Practice vehicles are available just outside the entrance to various rides. Guests can practice transfers, and getting in and out of the ride vehicle before getting on the actual ride. They can even have pictures taken in the model vehicle.
Guest Assistance Cards are available to customize services to the needs of individual guests. Customized cards include requests for shade while waiting to enter a ride, the ability for parents to use strollers in lieu of wheelchairs for young children with disabilities, a front row seat pass, a pass to enter attractions via special entrances, and a green light pass for the Make-A-Wish Foundation participants.
Alternate entrances are available for all attractions so that guests with special needs may be ushered in discretely as needed. This design feature is particularly useful for guests with cognitive disabilities who cannot tolerate waiting in lines.

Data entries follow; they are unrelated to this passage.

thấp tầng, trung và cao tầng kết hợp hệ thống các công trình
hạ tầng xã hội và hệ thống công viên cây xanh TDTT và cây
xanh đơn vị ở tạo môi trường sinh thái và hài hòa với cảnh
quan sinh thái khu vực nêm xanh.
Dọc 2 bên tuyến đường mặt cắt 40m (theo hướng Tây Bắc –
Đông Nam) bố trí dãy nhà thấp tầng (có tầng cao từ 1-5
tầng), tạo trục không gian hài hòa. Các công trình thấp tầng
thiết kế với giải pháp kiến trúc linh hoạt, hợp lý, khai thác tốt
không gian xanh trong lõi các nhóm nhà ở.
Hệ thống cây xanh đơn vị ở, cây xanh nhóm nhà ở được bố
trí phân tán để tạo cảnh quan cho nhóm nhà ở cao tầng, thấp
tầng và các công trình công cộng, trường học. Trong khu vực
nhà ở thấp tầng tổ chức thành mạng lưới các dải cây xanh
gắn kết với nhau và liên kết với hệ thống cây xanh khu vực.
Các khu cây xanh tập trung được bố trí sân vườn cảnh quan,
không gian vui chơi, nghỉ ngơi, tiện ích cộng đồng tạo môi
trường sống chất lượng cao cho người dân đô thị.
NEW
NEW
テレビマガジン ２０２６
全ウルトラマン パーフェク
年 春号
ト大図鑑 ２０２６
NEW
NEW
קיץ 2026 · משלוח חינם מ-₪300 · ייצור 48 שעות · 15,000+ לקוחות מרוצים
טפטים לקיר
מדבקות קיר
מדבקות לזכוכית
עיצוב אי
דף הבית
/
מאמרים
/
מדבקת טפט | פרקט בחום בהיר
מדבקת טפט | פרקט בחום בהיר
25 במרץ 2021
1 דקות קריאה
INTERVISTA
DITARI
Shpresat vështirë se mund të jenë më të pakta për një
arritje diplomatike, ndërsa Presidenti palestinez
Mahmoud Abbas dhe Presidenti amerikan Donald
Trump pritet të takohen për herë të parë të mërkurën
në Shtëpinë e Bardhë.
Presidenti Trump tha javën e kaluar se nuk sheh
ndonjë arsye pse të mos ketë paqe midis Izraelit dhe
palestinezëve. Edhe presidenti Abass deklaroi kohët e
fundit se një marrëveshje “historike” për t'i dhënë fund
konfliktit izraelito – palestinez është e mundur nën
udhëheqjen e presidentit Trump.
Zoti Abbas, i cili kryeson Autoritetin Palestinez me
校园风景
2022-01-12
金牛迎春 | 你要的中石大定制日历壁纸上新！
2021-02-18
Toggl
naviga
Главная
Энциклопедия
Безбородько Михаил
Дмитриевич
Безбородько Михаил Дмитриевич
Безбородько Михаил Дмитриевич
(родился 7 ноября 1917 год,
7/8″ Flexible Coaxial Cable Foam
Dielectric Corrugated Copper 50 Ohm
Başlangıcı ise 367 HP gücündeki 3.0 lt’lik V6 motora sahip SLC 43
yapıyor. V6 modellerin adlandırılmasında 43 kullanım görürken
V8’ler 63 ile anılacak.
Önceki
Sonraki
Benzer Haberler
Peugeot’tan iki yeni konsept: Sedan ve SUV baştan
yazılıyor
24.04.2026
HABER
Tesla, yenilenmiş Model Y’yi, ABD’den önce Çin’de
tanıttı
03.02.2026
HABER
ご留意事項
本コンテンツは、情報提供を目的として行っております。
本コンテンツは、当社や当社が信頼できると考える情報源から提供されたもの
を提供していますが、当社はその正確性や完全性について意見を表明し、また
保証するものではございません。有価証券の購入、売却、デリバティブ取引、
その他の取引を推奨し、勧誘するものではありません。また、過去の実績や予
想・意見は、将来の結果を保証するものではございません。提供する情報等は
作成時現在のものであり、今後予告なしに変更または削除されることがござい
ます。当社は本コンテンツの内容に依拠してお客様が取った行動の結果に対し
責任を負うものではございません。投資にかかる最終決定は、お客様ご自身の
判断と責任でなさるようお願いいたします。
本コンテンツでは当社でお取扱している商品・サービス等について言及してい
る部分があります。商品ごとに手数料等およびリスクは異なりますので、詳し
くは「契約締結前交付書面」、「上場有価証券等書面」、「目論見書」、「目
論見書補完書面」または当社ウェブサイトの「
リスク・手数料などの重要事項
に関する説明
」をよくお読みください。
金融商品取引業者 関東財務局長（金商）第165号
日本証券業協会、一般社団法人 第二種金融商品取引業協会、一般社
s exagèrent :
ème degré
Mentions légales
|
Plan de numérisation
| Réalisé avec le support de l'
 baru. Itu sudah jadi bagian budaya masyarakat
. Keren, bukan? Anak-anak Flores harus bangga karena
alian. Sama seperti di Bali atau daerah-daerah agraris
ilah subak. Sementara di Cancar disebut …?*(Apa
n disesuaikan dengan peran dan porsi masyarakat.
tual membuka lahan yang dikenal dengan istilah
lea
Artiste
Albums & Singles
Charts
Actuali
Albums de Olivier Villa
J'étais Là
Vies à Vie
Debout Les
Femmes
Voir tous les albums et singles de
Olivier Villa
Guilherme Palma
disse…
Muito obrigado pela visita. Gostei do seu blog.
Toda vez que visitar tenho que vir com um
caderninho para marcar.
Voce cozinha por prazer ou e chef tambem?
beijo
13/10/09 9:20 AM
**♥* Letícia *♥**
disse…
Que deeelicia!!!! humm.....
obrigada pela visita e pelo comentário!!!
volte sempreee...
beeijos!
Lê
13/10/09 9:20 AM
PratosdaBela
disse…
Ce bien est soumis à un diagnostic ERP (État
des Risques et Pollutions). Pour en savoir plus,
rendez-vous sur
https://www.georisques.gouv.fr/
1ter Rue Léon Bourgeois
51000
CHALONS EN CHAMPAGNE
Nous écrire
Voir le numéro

Dietary accommodations are made by Disney chefs trained to prepare food to accommodate special dietary needs.
Make-A-Wish Foundation is a partner of Disney’s. Children with terminal illnesses whose last wish is to go to Disney World are offered special accommodations and service, free of charge.
Emergency medical services are available at all theme parks in case a guest has an immediate medical need. EMS staff arrive within minutes of any distress call.
Bob Minnick summarizes it this way: “Walt Disney World is a place where everybody gets to be a kid. It levels the playing field for children with disabilities – even 60 year olds wear Goofy hats. Everyone’s having fun and acting funny, so it really normalizes the experience for guests with disabilities – because no one stands out or feels different from others.”